In Cuba we can see the opposite. The daughter of president Raoul Castro, Mariella Castro, being the leader of the Cuban LGBTI community blended the pride message during several pride marches with political messages that are supportive or at least non-confronting with the existing regime. Confronted during world pride in Toronto in 2014 she even defended the lack of free speech (Cubans keep their dirty laundry as proud people inside the country) and the possibility of political prisoners (we have laws in place as any other country, when you break the law you know the consequences). It is a classical story of a president in the making.

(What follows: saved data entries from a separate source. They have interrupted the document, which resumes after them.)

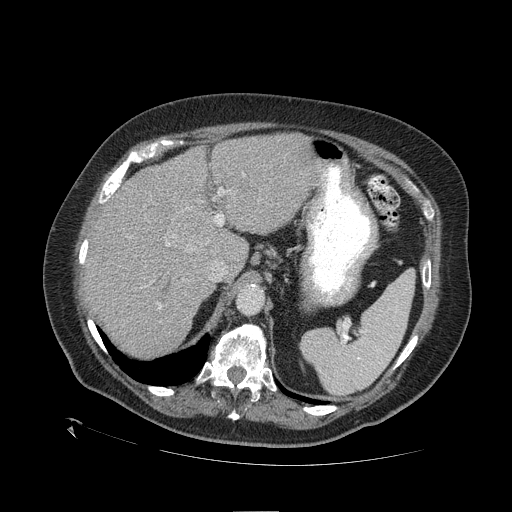
Contrast-enhanced abdominal CT (liver protocol), one axial slice; position 76 of 109 along the scan axis; reconstruction kernel STANDARD; one of 2 acquisitions stored at this slice position; soft-tissue window (W 400 / L 40 HU); 2.5 mm slice thickness; 512 × 512 image matrix. Case-level facts recorded for this patient, not image findings: diagnosis: hepatocellular carcinoma (patient treated with transarterial chemoembolisation; whether this scan precedes or follows treatment is not stated here); TNM stage (as recorded): Stage-I; Child-Pugh class: A; tumour differentiation: no biopsy; tumour nodularity: uninodular.
Annotated regions visible in this slice (semi-automatically segmented with operator editing):
- liver parenchyma outside the tumour (the mass and vessels are separate outlines, so this box may not span the whole liver): bounding box (x1, y1, x2, y2) in pixels: (84, 134, 316, 356)
- mass: (171, 208, 210, 252)
- portal vein: (158, 187, 225, 309)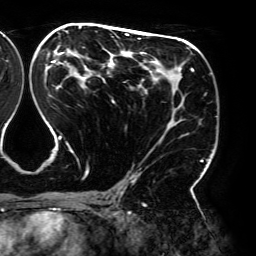
Breast MRI (dynamic contrast-enhanced), one axial slice. Position 106 of 192 along the scan axis. Cropped to one breast. Dynamic contrast-enhanced series, time point 2 of 6 at this slice position (early post-contrast). 3 T. TE 4.2 ms, TR 7.8 ms. 1.2 mm slice thickness. 256 × 256 image matrix. Female patient.
Structures marked on this image (semi-automatically segmented with operator editing):
- enhancing-tissue mask used for the functional tumour volume (all voxels passing the contrast-enhancement thresholds inside the analysis volume; usually the tumour): box from (x=45, y=26) to (x=208, y=194) px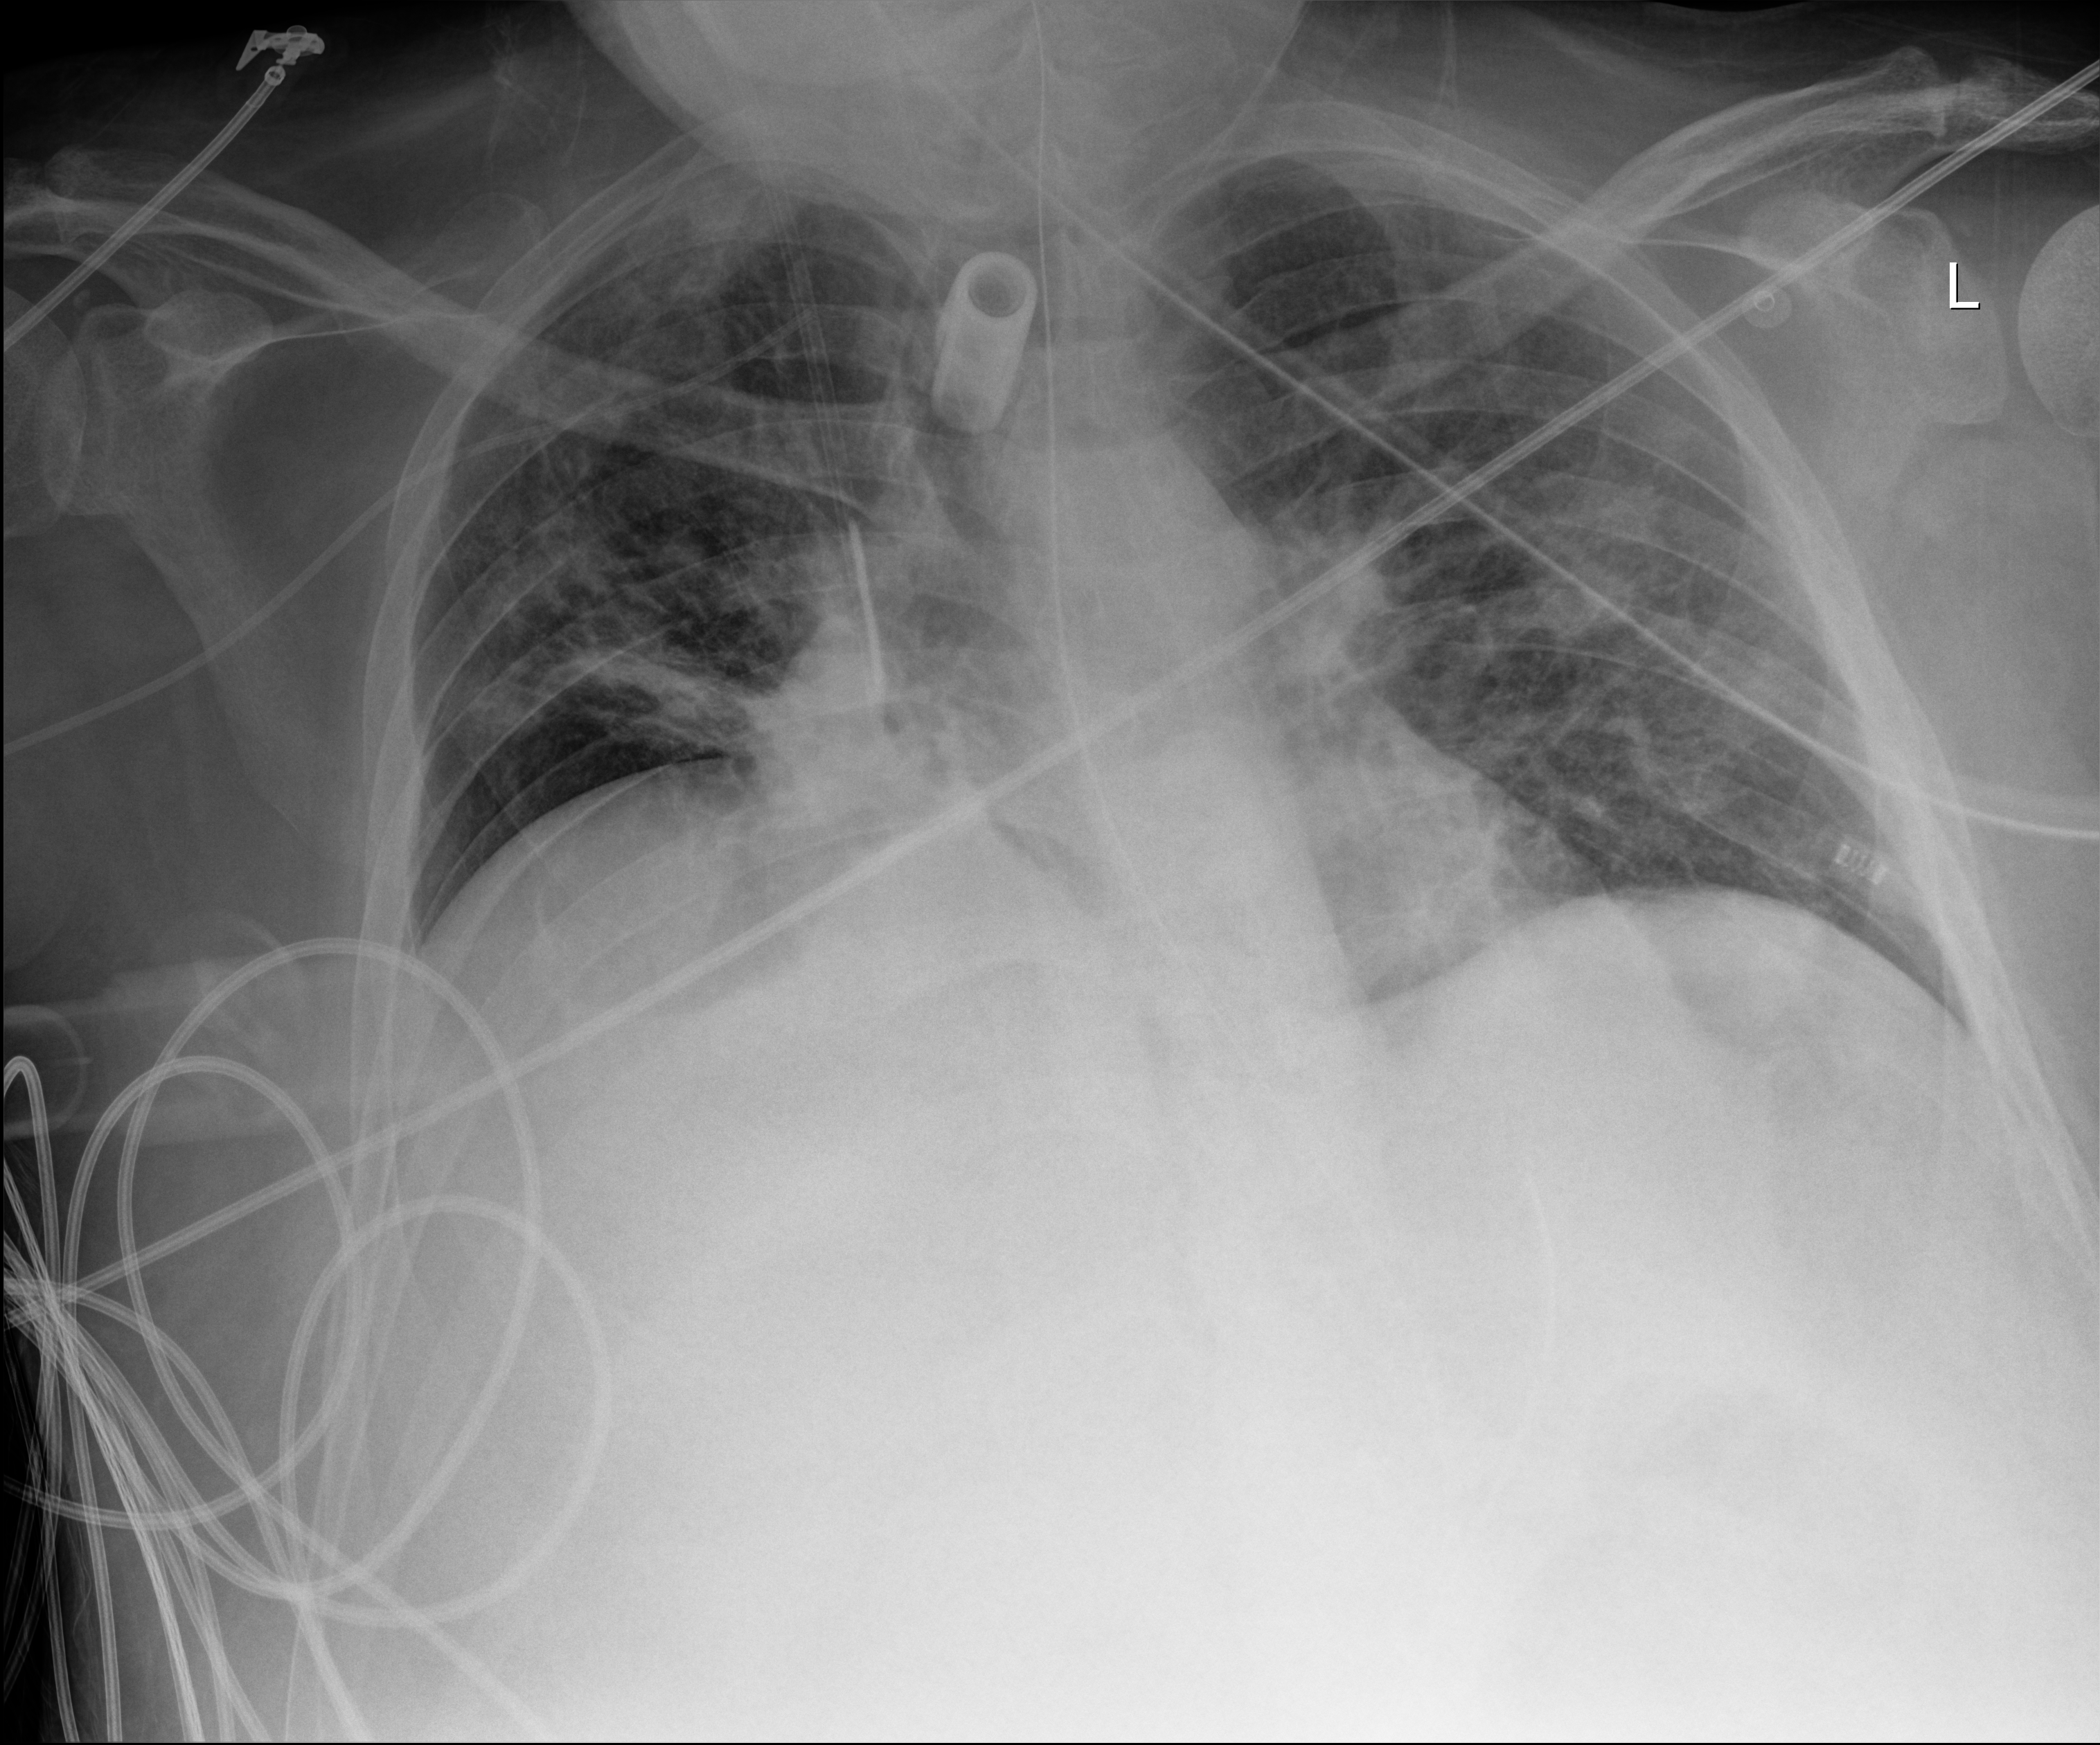
Portable chest radiograph, anteroposterior (AP) projection. Patient hospitalised with COVID-19, aged 18–59 years.
Hospital-stay facts (about this admission, not read from this image; timing relative to this image not recorded):
- mechanically ventilated during this hospital stay: yes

Pride events came make a difference. In South and Middle America there is an increase of small pride events backing up the mega-prides in Rio, Sao Paulo and Mexico City. It paves the way for more equal rights like the same-sex marriage in Mexico. What is visible can not be ignored has has to be dealt with. The impact a pride wants to have on society and the LGBTI community is a decision to be made by the organizers of a pride. It is a question what the pride wants to be, a celebration, protest or march. But whatever it is, the number of prides worldwide is growing and that alone will create an ever emerging impact of the world as we know it today.
Prides can not be taken for granted as we have seen in Uganda, Beirut, Mauritius and last few years in Istanbul, nor can LGBTI-people utilize on freedom of speech, freedom of expression or freedom of assembly in every corner of the world. Until then the community will keep taking the streets and march.